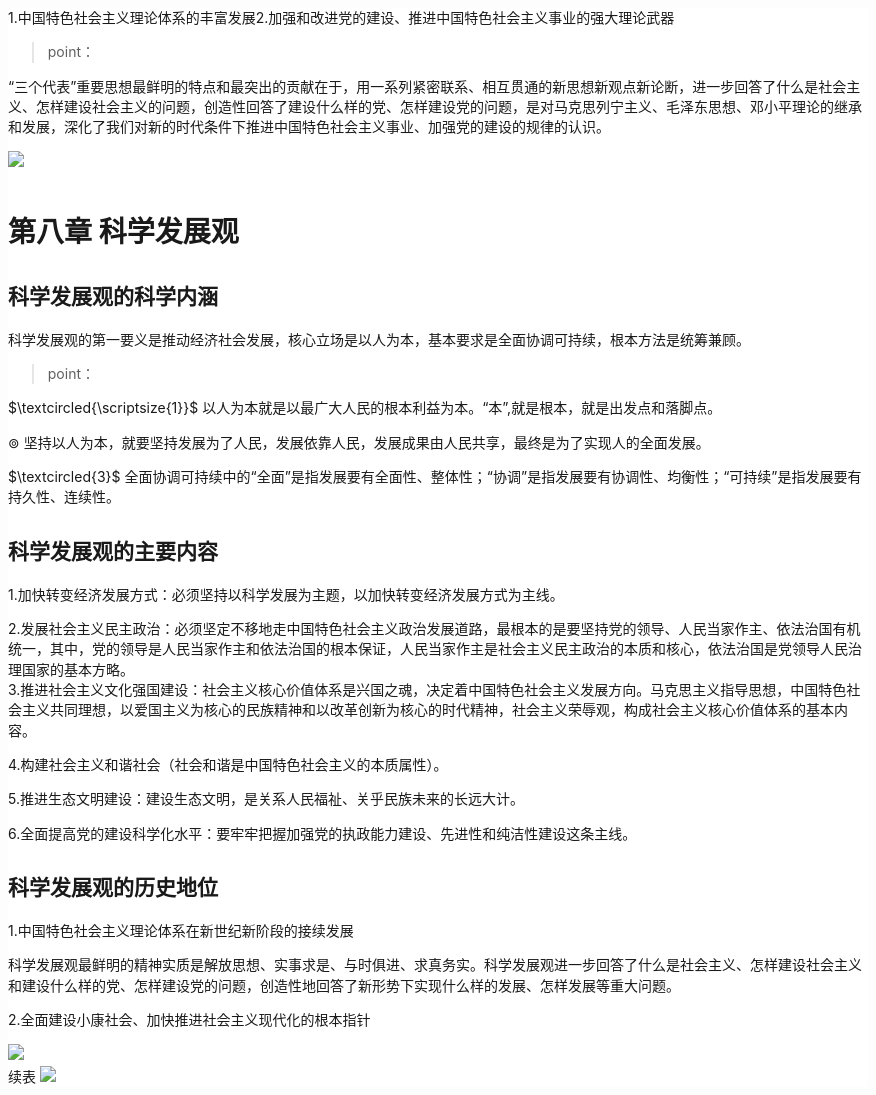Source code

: 1.中国特色社会主义理论体系的丰富发展2.加强和改进党的建设、推进中国特色社会主义事业的强大理论武器  

>point：

“三个代表”重要思想最鲜明的特点和最突出的贡献在于，用一系列紧密联系、相互贯通的新思想新观点新论断，进一步回答了什么是社会主义、怎样建设社会主义的问题，创造性回答了建设什么样的党、怎样建设党的问题，是对马克思列宁主义、毛泽东思想、邓小平理论的继承和发展，深化了我们对新的时代条件下推进中国特色社会主义事业、加强党的建设的规律的认识。  

![](https://cdn-mineru.openxlab.org.cn/model-mineru/prod/d66ecd179bdfe6bdad49495e986005d6367a22618190daf1df0f9f19983ee3e7.jpg)  

# 第八章 科学发展观
## 科学发展观的科学内涵  

科学发展观的第一要义是推动经济社会发展，核心立场是以人为本，基本要求是全面协调可持续，根本方法是统筹兼顾。  

>point：

 $\textcircled{\scriptsize{1}}$ 以人为本就是以最广大人民的根本利益为本。“本”,就是根本，就是出发点和落脚点。  

$\circledcirc$ 坚持以人为本，就要坚持发展为了人民，发展依靠人民，发展成果由人民共享，最终是为了实现人的全面发展。  

$\textcircled{3}$ 全面协调可持续中的“全面”是指发展要有全面性、整体性；“协调”是指发展要有协调性、均衡性；“可持续”是指发展要有持久性、连续性。  

## 科学发展观的主要内容  

1.加快转变经济发展方式：必须坚持以科学发展为主题，以加快转变经济发展方式为主线。  

2.发展社会主义民主政治：必须坚定不移地走中国特色社会主义政治发展道路，最根本的是要坚持党的领导、人民当家作主、依法治国有机统一，其中，党的领导是人民当家作主和依法治国的根本保证，人民当家作主是社会主义民主政治的本质和核心，依法治国是党领导人民治理国家的基本方略。  
3.推进社会主义文化强国建设：社会主义核心价值体系是兴国之魂，决定着中国特色社会主义发展方向。马克思主义指导思想，中国特色社会主义共同理想，以爱国主义为核心的民族精神和以改革创新为核心的时代精神，社会主义荣辱观，构成社会主义核心价值体系的基本内容。  

4.构建社会主义和谐社会（社会和谐是中国特色社会主义的本质属性）。  

5.推进生态文明建设：建设生态文明，是关系人民福祉、关乎民族未来的长远大计。  

6.全面提高党的建设科学化水平：要牢牢把握加强党的执政能力建设、先进性和纯洁性建设这条主线。  

## 科学发展观的历史地位  

1.中国特色社会主义理论体系在新世纪新阶段的接续发展  

科学发展观最鲜明的精神实质是解放思想、实事求是、与时俱进、求真务实。科学发展观进一步回答了什么是社会主义、怎样建设社会主义和建设什么样的党、怎样建设党的问题，创造性地回答了新形势下实现什么样的发展、怎样发展等重大问题。  

2.全面建设小康社会、加快推进社会主义现代化的根本指针  

![](https://cdn-mineru.openxlab.org.cn/model-mineru/prod/58fca34d553107ee424dc4a42188c76862dc72de1e22eadd6a11909ceb2b5ea0.jpg)  
续表
![](https://cdn-mineru.openxlab.org.cn/model-mineru/prod/2d7b26a1b4cd4580c7fc286c518cb1f84d84322aa954e6452b506ebdcf079abf.jpg)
• • •
▶ **WHAT YOU WILL DO**
The output should be the material above, copied exactly, without its pictures.

▶ **RESPONSE TO THE TASK**
Source code

: 1.中国特色社会主义理论体系的丰富发展2.加强和改进党的建设、推进中国特色社会主义事业的强大理论武器  

>point：

“三个代表”重要思想最鲜明的特点和最突出的贡献在于，用一系列紧密联系、相互贯通的新思想新观点新论断，进一步回答了什么是社会主义、怎样建设社会主义的问题，创造性回答了建设什么样的党、怎样建设党的问题，是对马克思列宁主义、毛泽东思想、邓小平理论的继承和发展，深化了我们对新的时代条件下推进中国特色社会主义事业、加强党的建设的规律的认识。  

![](https://cdn-mineru.openxlab.org.cn/model-mineru/prod/d66ecd179bdfe6bdad49495e986005d6367a22618190daf1df0f9f19983ee3e7.jpg)  

# 第八章 科学发展观
## 科学发展观的科学内涵  

科学发展观的第一要义是推动经济社会发展，核心立场是以人为本，基本要求是全面协调可持续，根本方法是统筹兼顾。  

>point：

 $\textcircled{\scriptsize{1}}$ 以人为本就是以最广大人民的根本利益为本。“本”,就是根本，就是出发点和落脚点。  

$\circledcirc$ 坚持以人为本，就要坚持发展为了人民，发展依靠人民，发展成果由人民共享，最终是为了实现人的全面发展。  

$\textcircled{3}$ 全面协调可持续中的“全面”是指发展要有全面性、整体性；“协调”是指发展要有协调性、均衡性；“可持续”是指发展要有持久性、连续性。  

## 科学发展观的主要内容  

1.加快转变经济发展方式：必须坚持以科学发展为主题，以加快转变经济发展方式为主线。  

2.发展社会主义民主政治：必须坚定不移地走中国特色社会主义政治发展道路，最根本的是要坚持党的领导、人民当家作主、依法治国有机统一，其中，党的领导是人民当家作主和依法治国的根本保证，人民当家作主是社会主义民主政治的本质和核心，依法治国是党领导人民治理国家的基本方略。  
3.推进社会主义文化强国建设：社会主义核心价值体系是兴国之魂，决定着中国特色社会主义发展方向。马克思主义指导思想，中国特色社会主义共同理想，以爱国主义为核心的民族精神和以改革创新为核心的时代精神，社会主义荣辱观，构成社会主义核心价值体系的基本内容。  

4.构建社会主义和谐社会（社会和谐是中国特色社会主义的本质属性）。  

5.推进生态文明建设：建设生态文明，是关系人民福祉、关乎民族未来的长远大计。  

6.全面提高党的建设科学化水平：要牢牢把握加强党的执政能力建设、先进性和纯洁性建设这条主线。  

## 科学发展观的历史地位  

1.中国特色社会主义理论体系在新世纪新阶段的接续发展  

科学发展观最鲜明的精神实质是解放思想、实事求是、与时俱进、求真务实。科学发展观进一步回答了什么是社会主义、怎样建设社会主义和建设什么样的党、怎样建设党的问题，创造性地回答了新形势下实现什么样的发展、怎样发展等重大问题。  

2.全面建设小康社会、加快推进社会主义现代化的根本指针  

![](https://cdn-mineru.openxlab.org.cn/model-mineru/prod/58fca34d553107ee424dc4a42188c76862dc72de1e22eadd6a11909ceb2b5ea0.jpg)  
续表
![](https://cdn-mineru.openxlab.org.cn/model-mineru/prod/2d7b26a1b4cd4580c7fc286c518cb1f84d84322aa954e6452b506ebdcf079abf.jpg)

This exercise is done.